Monk could not tell him the truth, or it might prejudice any evidence Cummins could give. He must be honest, and yet evasive, something he had learned to do well.

“The deal with the American went badly wrong, as you may be aware,” he replied gravely. “No one appears to have seen Shearer since then. I am a private enquiry agent acting on behalf of Mrs. Alberton, who is concerned that some harm may also have come to Mr. Shearer. He was a loyal employee of her late husband for many years. She feels some responsibility to ascertain that he is alive and well, and not in need of assistance. And of course, he is sadly missed, especially now.”

“I see.” Cummins nodded. “Yes, of course.” He frowned. “Frankly, I can’t understand him not being there. I confess,
Mr. Monk, you have me worried now. When I didn’t see or hear from him, I took it he was away on a trading matter. He does go to the Continent now and then.”

“When did you last see him?” Monk pressed. “Exactly.”

Cummins thought for a moment. “The night before Alberton was killed.
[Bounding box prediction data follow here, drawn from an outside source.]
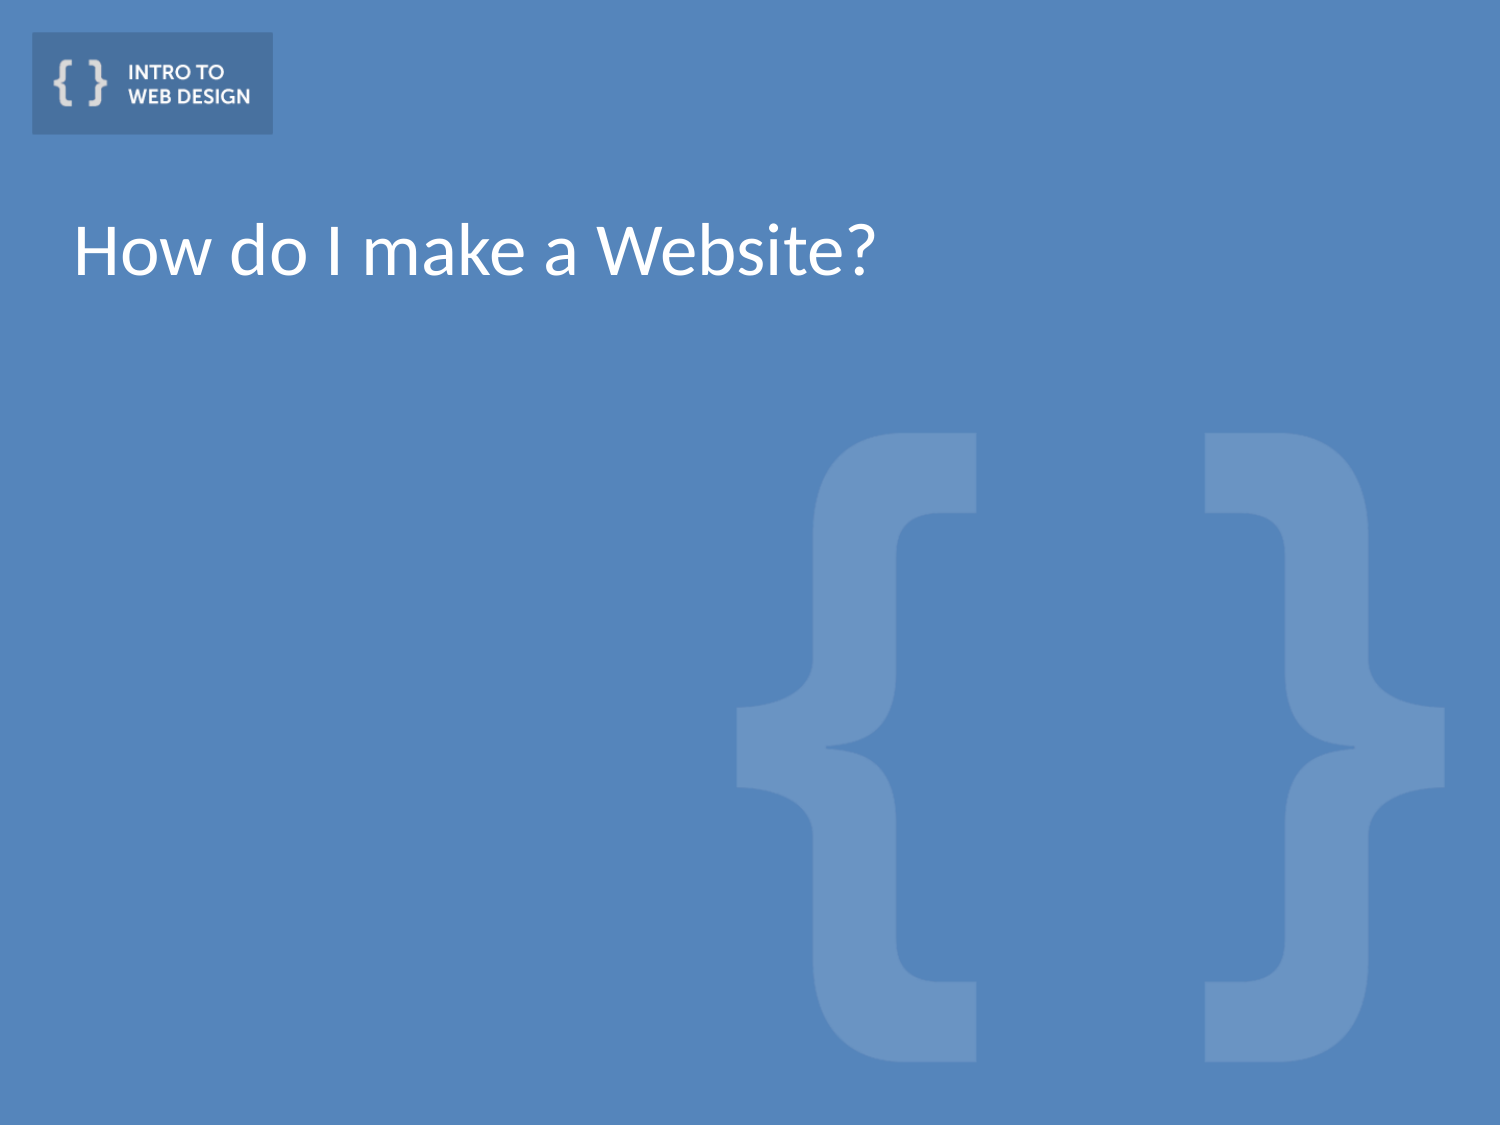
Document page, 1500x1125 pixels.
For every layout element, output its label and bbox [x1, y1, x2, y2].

text_box [176, 256, 1341, 1087]
picture [0, 0, 1500, 1125]
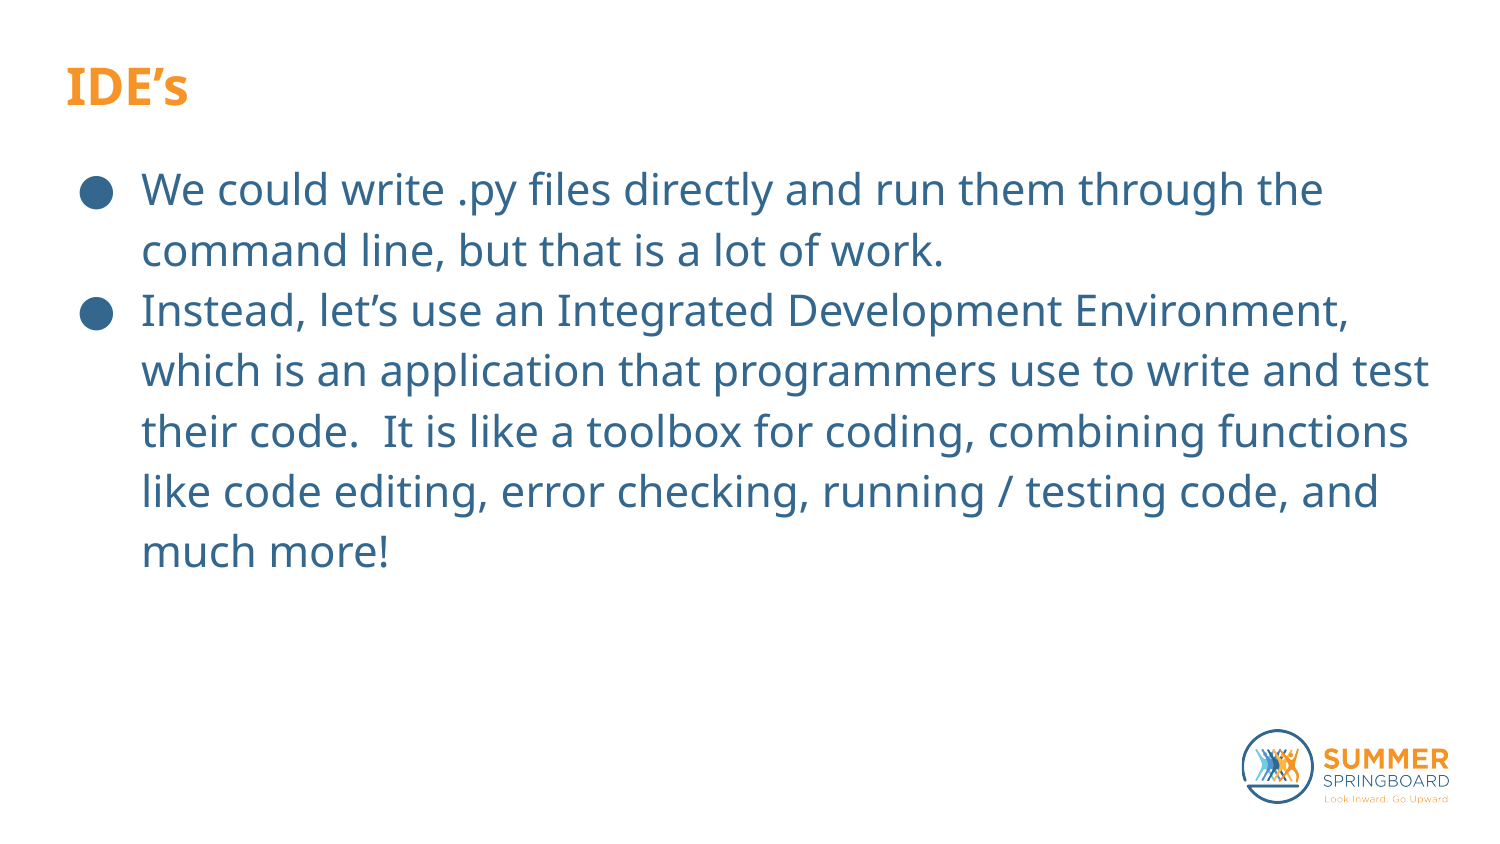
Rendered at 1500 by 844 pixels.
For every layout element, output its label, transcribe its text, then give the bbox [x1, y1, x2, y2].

title IDE’s [51, 26, 1449, 139]
picture [1241, 729, 1449, 804]
list We could write .py files directly and run them through the command line, but that is a lot of work. Instead, let’s use an Integrated Development Environment, which is an application that programmers use to write and test their code. It is like a toolbox for coding, combining functions like code editing, error checking, running / testing code, and much more! [51, 139, 1449, 714]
But I suppose you know that, and that’s why you’re here. We talked about moving some timber to Bath. As I said, he was in good spirits. We had dinner together, at the Hanley Arms, next to the omnibus station on Hornsey Road.”

“What time did you leave?”

Cummins looked anxious. “What is it you’re thinking, Mr. Monk?”

“I don’t know. What time?”

“Late. About eleven. We … we dined rather well. He said he was going back to the city.”

“How? Cab?”

“Train, from Seven Sisters Road Station. It’s just down the bottom of the street from the Hanley Arms, then along a bit.”

“How long would the journey take?”

“That time of night? Not many stops: Holloway Station, through Copenhagen Tunnel, then into King’s Cross. Best part of an hour. Why? I wish you’d tell me what it is you’re thinking!”

“Anyone see you together, swear to what time he left?”

“If you want. Ask the landlord of the Hanley Arms. Why?” Cummins’s voice was sharp with alarm.

“Because I believe he was at the Euston Square station at half-past one,” Monk answered, rising to his feet.

“What does that mean?” Cummins demanded, standing also.

“It means he couldn’t have been at Tooley Street,” Monk replied.

Cummins was startled. “Did you think he was? Good God! You … you didn’t think he did that? Not Walter Shearer. He was a hard man, wanted the best, but he was loyal. Oh, no …” He stopped. He knew from Monk’s face
there was no need to say more. “It was the American!” he finished.